§ **OBJECTIVE**:
Can you switch "pose" to "camera" in the entries from the line with "pose: elev=100.0 azim=288.9" through the end of the entries, and write out only those lines again with everything else left as it is?

§ **RECORD EXTRACTS**:
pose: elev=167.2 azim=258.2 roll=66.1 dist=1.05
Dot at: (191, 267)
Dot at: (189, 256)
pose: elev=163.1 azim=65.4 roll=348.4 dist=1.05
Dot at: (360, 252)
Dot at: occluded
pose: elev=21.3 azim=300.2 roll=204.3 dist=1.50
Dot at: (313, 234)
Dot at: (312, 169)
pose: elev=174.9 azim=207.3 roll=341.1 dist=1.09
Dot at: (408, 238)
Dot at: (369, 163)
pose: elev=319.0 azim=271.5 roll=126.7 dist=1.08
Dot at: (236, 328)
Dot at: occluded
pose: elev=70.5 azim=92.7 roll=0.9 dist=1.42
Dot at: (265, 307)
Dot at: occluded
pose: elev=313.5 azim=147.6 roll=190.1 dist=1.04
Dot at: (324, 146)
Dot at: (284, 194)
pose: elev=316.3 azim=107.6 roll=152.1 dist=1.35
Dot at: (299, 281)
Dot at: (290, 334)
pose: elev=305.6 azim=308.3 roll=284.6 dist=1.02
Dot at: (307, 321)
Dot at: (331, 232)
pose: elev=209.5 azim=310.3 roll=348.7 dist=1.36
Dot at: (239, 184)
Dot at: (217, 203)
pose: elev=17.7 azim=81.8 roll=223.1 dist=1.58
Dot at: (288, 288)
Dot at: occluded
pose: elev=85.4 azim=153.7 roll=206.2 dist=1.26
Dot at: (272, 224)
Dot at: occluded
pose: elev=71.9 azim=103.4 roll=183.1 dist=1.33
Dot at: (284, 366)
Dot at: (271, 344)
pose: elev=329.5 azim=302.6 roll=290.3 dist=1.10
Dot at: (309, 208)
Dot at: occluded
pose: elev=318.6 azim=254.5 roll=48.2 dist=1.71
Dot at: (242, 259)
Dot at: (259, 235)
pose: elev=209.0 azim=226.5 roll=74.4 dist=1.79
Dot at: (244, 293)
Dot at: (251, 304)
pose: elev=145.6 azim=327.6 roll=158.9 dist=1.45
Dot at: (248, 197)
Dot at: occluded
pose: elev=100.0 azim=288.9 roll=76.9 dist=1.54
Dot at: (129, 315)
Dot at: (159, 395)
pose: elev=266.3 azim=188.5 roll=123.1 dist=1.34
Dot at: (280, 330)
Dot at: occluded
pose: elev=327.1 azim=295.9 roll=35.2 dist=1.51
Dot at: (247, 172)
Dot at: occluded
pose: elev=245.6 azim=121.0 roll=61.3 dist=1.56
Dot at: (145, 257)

§ **CORRECT ANSWER**:
camera: elev=100.0 azim=288.9 roll=76.9 dist=1.54
Dot at: (129, 315)
Dot at: (159, 395)
camera: elev=266.3 azim=188.5 roll=123.1 dist=1.34
Dot at: (280, 330)
Dot at: occluded
camera: elev=327.1 azim=295.9 roll=35.2 dist=1.51
Dot at: (247, 172)
Dot at: occluded
camera: elev=245.6 azim=121.0 roll=61.3 dist=1.56
Dot at: (145, 257)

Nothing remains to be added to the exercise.